Diferente destes exemplos, que evidenciam o crime, faz do fato o principal protagonista da história, Tremembé, abre mão desta via narrativa e torna protagonistas, não os crimes, mas os indivíduos. A jovem Richthofen, por exemplo, que ganhou visibilidade por conta da impecável atuação de Marina Ruy Barbosa, parece encontrar um certo tipo de redenção na vida que leva; o mesmo é muito semelhante com Elize, que ganha da atriz Carol Garcia, uma humanidade libertadora. Os pais Nardoni acabam encontrando um caminho em que a salvação, quem sabe pode ser possível, e por aí se segue... O que queremos afirmar é que a série tem seus pontos positivos, e um deles é, sem dúvidas, as atuações. Inclusive, é o que garante o sucesso de views.
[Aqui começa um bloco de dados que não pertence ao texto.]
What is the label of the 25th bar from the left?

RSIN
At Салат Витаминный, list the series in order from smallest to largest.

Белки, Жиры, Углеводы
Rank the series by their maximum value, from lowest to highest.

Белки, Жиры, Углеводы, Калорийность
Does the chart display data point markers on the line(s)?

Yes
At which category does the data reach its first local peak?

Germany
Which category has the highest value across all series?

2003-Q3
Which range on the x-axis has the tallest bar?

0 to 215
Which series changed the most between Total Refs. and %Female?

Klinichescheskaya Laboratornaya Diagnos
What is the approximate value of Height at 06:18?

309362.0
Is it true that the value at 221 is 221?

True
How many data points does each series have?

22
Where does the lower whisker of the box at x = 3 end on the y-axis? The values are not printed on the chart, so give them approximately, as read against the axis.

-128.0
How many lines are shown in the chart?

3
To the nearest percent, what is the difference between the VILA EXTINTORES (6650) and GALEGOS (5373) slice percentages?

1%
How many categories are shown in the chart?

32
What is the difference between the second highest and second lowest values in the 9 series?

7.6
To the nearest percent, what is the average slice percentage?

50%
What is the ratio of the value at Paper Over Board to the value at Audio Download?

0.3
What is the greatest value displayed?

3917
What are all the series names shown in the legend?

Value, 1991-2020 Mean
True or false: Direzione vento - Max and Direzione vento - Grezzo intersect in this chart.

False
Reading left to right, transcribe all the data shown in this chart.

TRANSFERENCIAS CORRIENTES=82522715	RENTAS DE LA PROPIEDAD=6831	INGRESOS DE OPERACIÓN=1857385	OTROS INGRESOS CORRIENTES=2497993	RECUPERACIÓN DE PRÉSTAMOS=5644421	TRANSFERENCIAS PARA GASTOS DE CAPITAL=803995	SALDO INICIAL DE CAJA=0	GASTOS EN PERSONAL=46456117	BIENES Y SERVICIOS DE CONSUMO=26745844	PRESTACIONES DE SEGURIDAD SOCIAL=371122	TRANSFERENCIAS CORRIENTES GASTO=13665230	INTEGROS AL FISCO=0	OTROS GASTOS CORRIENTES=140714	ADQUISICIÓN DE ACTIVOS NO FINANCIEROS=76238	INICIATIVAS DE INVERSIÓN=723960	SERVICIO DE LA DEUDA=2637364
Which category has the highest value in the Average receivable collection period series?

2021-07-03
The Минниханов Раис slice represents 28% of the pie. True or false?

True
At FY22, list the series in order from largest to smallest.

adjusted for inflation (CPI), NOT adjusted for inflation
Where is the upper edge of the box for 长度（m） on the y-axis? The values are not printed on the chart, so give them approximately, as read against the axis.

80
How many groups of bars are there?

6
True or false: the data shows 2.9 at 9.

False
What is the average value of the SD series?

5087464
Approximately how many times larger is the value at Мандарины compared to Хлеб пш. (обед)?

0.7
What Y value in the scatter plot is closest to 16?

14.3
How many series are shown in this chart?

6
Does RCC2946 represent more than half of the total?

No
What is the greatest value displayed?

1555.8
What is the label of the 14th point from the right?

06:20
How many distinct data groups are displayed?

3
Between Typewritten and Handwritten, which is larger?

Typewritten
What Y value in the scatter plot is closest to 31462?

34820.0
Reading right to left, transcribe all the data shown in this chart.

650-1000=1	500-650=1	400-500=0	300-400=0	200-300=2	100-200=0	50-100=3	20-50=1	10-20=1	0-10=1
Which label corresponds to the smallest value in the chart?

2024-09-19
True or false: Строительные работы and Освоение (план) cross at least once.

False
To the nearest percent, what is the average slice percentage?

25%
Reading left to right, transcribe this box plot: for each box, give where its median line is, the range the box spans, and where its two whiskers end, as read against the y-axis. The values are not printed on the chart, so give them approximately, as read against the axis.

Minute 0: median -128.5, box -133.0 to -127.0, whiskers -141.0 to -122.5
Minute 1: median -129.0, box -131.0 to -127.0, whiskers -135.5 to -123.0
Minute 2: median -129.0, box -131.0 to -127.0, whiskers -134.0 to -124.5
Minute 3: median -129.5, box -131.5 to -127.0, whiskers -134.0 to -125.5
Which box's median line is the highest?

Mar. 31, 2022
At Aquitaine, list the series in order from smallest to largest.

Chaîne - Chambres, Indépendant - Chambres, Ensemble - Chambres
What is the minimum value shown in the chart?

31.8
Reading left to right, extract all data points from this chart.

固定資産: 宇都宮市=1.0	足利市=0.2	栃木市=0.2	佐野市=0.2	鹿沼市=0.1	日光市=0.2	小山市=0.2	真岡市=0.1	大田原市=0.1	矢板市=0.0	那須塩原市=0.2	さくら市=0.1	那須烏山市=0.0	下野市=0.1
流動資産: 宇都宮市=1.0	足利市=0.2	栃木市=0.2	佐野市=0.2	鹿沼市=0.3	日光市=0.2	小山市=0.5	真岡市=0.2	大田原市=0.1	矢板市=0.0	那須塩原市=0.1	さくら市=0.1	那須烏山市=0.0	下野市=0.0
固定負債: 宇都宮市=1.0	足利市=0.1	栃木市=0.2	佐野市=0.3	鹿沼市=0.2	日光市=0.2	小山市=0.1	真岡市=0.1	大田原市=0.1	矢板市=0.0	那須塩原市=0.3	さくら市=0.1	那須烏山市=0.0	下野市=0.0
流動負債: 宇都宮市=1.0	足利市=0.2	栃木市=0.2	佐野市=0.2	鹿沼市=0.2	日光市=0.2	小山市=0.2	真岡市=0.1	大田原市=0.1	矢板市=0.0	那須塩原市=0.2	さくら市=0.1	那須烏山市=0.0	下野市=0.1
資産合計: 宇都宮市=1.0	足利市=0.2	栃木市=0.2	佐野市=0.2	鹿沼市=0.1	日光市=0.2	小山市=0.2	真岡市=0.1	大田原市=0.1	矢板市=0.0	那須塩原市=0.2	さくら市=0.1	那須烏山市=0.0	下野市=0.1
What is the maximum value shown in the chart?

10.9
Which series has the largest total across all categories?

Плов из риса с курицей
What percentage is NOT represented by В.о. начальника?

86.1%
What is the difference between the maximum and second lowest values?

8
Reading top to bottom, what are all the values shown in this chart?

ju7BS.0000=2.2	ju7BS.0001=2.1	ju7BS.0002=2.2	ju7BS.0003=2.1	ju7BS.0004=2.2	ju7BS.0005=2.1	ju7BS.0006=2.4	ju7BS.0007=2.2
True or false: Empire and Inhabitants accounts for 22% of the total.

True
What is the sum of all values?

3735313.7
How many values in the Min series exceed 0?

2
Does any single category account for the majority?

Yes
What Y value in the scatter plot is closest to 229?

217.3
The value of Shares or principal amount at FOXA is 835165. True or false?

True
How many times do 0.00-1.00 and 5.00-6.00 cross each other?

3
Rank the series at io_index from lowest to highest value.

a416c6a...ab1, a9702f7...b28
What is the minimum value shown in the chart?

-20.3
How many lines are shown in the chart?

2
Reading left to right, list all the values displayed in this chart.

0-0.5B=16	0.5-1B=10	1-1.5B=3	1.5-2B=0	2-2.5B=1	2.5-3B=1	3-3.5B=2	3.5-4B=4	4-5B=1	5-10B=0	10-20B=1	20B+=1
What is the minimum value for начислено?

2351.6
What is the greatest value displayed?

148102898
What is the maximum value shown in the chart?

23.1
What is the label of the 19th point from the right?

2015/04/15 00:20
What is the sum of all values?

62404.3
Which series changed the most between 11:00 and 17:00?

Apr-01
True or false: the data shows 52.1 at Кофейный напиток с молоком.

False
Músicas que vão desde Corpo Sensual, com Pablo Vittar; Corpo Fechado, com Gaby Amarantos e Johnny Hooker, até a termos Rita Lee, Ana Canas e Gilberto Gil, a série mostra que tem bom gosto. A cada trilha sonora, vemos a narrativa evoluir com suas histórias, tornando assassinos em pessoas comuns, numa vida comum, mesmo entre grades e muros. A série não tira seu pé do chão, mas decide se afastar de alguns elementos, o que a torna dona de um sucesso positivo. Tremembé, a cidade e a prisão acabam se tornando personagens numa história que guarda outras personagens, personalidades, vidas e comportamentos. É como se o lugar falasse por si e os seus “moradores” fossem apenas coadjuvantes de um sistema... Bom... Talvez seja, não é mesmo?
Uma única cena, de fato, nos prendeu: nas horas finais da temporada, último episódio, a cena em que os prisioneiros conseguem a chance da liberdade por uma semana. Em que cada um pode visitar a família e passar um tempo com os amigos. Ainda têm amigos? Neste momento, a série conquista o nosso interesse e garante a nossa atenção. Que pena, que tivemos que assistir todos os episódios para conseguir, pelo menos, uns minutos finai de “valeu a pena”. Portanto, a série não é sobre os crimes, mas sobre a vida de quem os cometeu e seu dia a dia na prisão. O que acontece ali, permanece ali. E, como afirmou um jornalista que também foi preso em Tremembé: “se tem uma coisa que vende neste mundo, é desgraça”, é triste como esta afirmação parece ser verdadeira dentro do contexto em que vivemos hoje.